The framework’s architecture, built on cloud technologies like AWS Lambda and Docker, offers flexibility and adaptability to different types of web applications. Adapting the proposed framework for other applications, such as mobile apps, could involve developing SDKs for iOS and Android. These SDKs would handle tasks such as capturing images or video frames using device cameras and sending those frames to AWS Lambda for emotion recognition. Instead of Hotjar or Google Analytics, which are used for web applications, Firebase Analytics could track mobile-specific interactions such as app usage, touch gestures, and user engagement. It would also be recommended to create custom CloudWatch metrics to monitor specific aspects of Lambda function performance and to set up CloudWatch alarms to notify the system administrator when certain thresholds are crossed, allowing proactive management of resources.
5. Conclusions
This study investigated the development of a usability evaluation framework for web applications based on user emotion recognition in real-world scenarios. It is recommended to explore the development of more robust emotion recognition algorithms capable of accounting for diverse demographic factors, facial expressions, and cultural nuances. Additionally, the incorporation of multimodal interaction analysis, combining emotion recognition with gesture recognition, speech analysis, and physiological signals, could provide a holistic understanding of user engagement and satisfaction. Using the selected technologies, a prototype of the proposed framework was created, which helps to evaluate the usability of the web application based on emotion recognition, session recording, and interaction registration. Exploring applications in areas such as mobile interfaces, virtual reality, and interactive systems could extend the usability evaluation capabilities of the framework to cross-domain assessments.

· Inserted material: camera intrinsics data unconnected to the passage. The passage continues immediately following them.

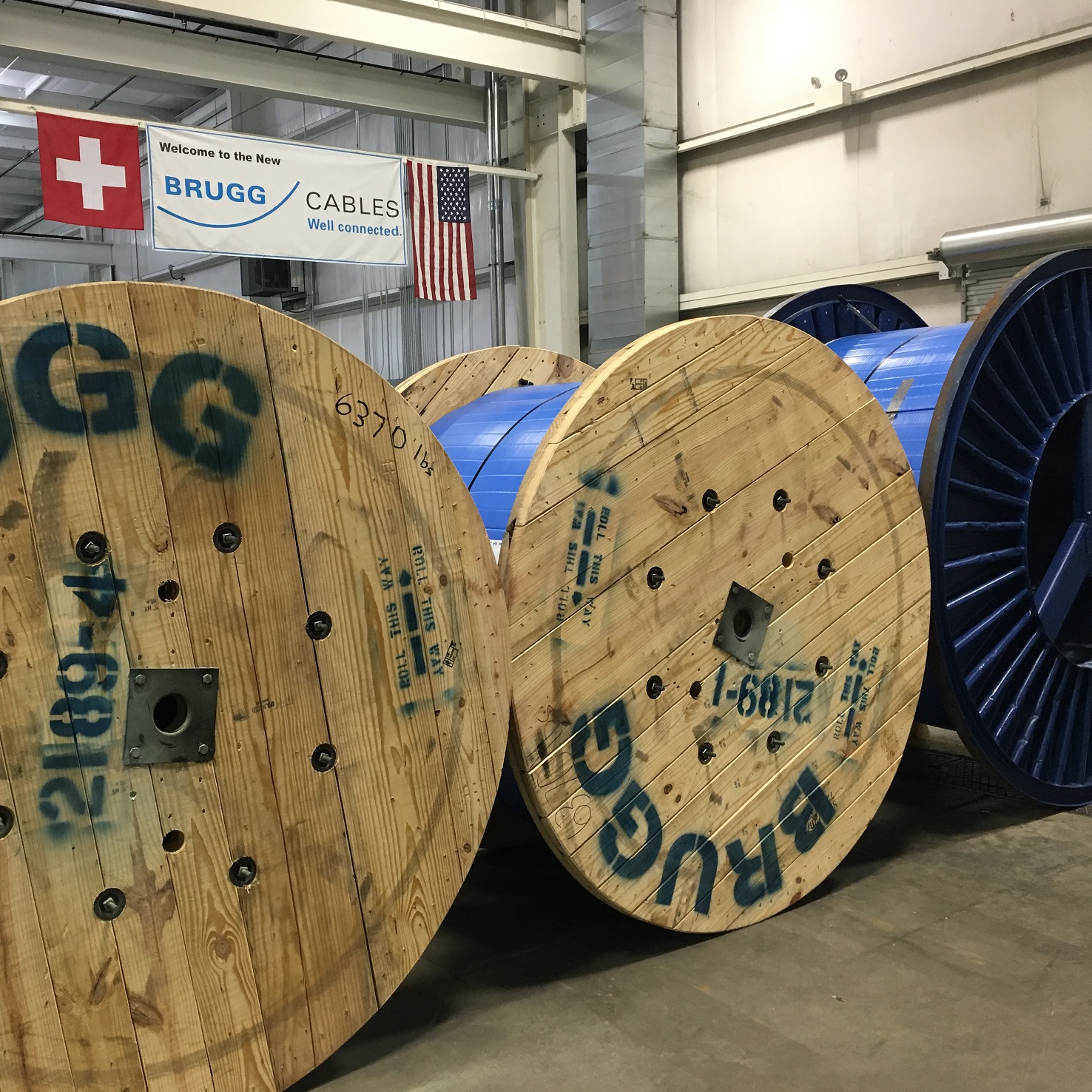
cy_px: 554
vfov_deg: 47.2
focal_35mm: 35
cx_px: 447
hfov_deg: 47.0
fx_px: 1249
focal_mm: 4.15
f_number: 2.2
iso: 100
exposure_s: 1/30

During a testing session, the proposed framework prototype demonstrated its ability to effectively capture and analyze user emotions using real-time data monitoring and analysis. Using CloudWatch log analysis and comparing the obtained data with Hotjar recordings, it was possible to identify problematic areas of a web application where users experience negative emotions. For future work, the integration with emerging technologies such as natural language processing (NLP) to expand the framework’s capabilities in novel HCI contexts could be explored. Future work could explore the integration of AI-driven insights and automation within the framework to provide actionable recommendations for optimizing user experience based on emotion analysis. Additionally, developing customizable modules within the framework may accommodate specific user demographics, cultural contexts, and application domains.
Based on the successful testing, data validation, and complementary strengths of emotion recognition, session recording, and user interaction analysis, the proposed framework prototype holds great promise for evaluating web application usability based on user emotions in real-world scenarios.
Despite its strengths, this framework has certain limitations, such as reliance on specific hardware for emotion recognition. Future research could focus on enhancing the framework’s adaptability to different platforms. Nonetheless, this approach empowers developers to make data-driven decisions for optimizing user experience.